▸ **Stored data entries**
──────────
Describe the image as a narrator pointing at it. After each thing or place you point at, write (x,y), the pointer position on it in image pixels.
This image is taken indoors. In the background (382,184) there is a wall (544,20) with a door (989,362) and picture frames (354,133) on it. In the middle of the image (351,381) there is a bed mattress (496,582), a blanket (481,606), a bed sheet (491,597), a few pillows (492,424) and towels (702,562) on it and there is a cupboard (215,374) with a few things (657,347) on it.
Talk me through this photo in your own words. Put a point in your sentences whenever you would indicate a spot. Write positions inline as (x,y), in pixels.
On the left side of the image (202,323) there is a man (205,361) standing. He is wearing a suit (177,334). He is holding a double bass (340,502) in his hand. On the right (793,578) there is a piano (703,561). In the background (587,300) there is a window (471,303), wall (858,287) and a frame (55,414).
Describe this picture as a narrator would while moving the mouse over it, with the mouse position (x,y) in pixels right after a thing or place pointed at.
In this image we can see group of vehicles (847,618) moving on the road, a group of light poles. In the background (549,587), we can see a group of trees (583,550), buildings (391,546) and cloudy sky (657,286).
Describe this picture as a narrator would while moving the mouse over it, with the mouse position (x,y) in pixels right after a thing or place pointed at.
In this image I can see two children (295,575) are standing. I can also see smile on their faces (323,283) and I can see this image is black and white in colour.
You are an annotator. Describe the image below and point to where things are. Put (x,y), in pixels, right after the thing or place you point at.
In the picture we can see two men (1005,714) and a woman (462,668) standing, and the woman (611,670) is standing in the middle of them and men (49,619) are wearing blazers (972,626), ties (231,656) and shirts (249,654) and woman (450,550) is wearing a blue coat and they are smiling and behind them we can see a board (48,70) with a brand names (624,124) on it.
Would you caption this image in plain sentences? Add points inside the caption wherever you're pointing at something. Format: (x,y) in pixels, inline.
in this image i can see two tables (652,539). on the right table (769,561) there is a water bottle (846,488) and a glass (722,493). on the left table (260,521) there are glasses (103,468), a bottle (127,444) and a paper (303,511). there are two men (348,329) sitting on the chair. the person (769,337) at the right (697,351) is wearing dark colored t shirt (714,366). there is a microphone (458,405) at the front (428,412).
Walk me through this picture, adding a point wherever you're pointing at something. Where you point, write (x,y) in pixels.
──────────
▸ **The problem**
Exact copies of the line containing "You are an annotator." and of every line after it through the end of the entries are all that should be output.

▸ **Answer space**
You are an annotator. Describe the image below and point to where things are. Put (x,y), in pixels, right after the thing or place you point at.
In the picture we can see two men (1005,714) and a woman (462,668) standing, and the woman (611,670) is standing in the middle of them and men (49,619) are wearing blazers (972,626), ties (231,656) and shirts (249,654) and woman (450,550) is wearing a blue coat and they are smiling and behind them we can see a board (48,70) with a brand names (624,124) on it.
Would you caption this image in plain sentences? Add points inside the caption wherever you're pointing at something. Format: (x,y) in pixels, inline.
in this image i can see two tables (652,539). on the right table (769,561) there is a water bottle (846,488) and a glass (722,493). on the left table (260,521) there are glasses (103,468), a bottle (127,444) and a paper (303,511). there are two men (348,329) sitting on the chair. the person (769,337) at the right (697,351) is wearing dark colored t shirt (714,366). there is a microphone (458,405) at the front (428,412).
Walk me through this picture, adding a point wherever you're pointing at something. Where you point, write (x,y) in pixels.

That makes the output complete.